Ihre für Samstag einzige große Spielerin hatten die Bender Baskets insgesamt nur zehn Minuten lang auf dem Feld, dann hatte Carlice Poelstra ihr Foulkonto überzogen. Schon im ersten Viertel handelte sie sich vier Fouls ein. In der 25. Minute war der Spieltag für sie auf dem Feld vorbei. Ungewöhnlich: Poelstra wurden fünf offensive Vergehen angekreidet. Verzichten mussten die Gallusstädterinnen kurzfristig auf Lena Dziuba, die am Freitag im Training umgeknickt war und somit erneut ausfiel.

»In der ersten Halbzeit haben wir wenige Fehler gemacht«, nannte Kostic einen Grund für das Zustandekommen des knappen 18:16-Zwischenresultats nach dem ersten Abschnitt.
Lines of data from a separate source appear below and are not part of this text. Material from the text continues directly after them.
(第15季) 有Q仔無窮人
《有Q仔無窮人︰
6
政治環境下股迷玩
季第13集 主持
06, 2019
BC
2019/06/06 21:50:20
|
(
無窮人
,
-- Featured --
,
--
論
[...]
Den hauchdünnen Abstand hielten die Mittelhessinnen bis zum Seitenwechsel (36:34).

Auch danach verlief die Partie noch lange ausgeglichen. Dabei tat sich auf Grünberger Seite in der zweiten Halbzeit besonders Nachwuchstalent Linn Villwock hervor. Mit dem Start ins letzte Quarter lag Düsseldorf leicht mit 52:48 in Front.

Bis zur Mitte des vierten Viertels hätte das Spiel durchaus noch kippen können. Nach und nach verloren die Bender Baskets dann jedoch Akteurinnen. Ein Knackpunkt war das disqualifizierende Ausscheiden von Deijah Blanks. Als Elisa Mevius mit ihrem fünften Foul (35.) vom Parkett musste, war die Partie endgültig gelaufen.
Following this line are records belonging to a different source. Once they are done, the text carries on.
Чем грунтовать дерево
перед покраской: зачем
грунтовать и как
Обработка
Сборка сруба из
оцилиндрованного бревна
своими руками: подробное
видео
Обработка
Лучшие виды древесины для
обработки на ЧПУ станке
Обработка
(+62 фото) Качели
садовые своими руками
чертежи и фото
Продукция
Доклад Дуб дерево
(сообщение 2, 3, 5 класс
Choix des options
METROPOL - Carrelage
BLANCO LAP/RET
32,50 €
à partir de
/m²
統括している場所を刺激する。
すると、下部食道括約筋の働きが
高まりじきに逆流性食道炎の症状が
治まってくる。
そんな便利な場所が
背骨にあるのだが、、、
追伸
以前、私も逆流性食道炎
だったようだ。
Der Gäste-Sieg fiel zum Schluss höher aus als über weite Strecken zu vermuten gewesen war. »Wir haben uns nicht ergeben. Es war eine gelungene Vorstellung«, war Kostic nach den beiden letzten Niederlagen mit der deutlichen Leistungssteigerung sowie der ständigen Motivation von der Bank zufrieden. Im Wissen, alles gegeben zu haben, konnten die Grünbergerinnen nach der Niederlage gegen einen Aufstiegsaspiranten dennoch erhobenen Hauptes aus der Halle gehen.

Bender Baskets Grünberg: Römer (2), Mevius (17/1 Dreier), Meinhart (13), Poelstra (1), Villwock (12/2), Blanks (21), Seegräber, Müller, N. Norvath.

Capitol Bascats Düsseldorf: Adepoju (23), Hendershot (9), Kaprolat (7/1 Dreier), Fuchs-Robetin (18), Banozic (7), Waller (12), Hamilton (6), Raschke, Vrabie, Zenk.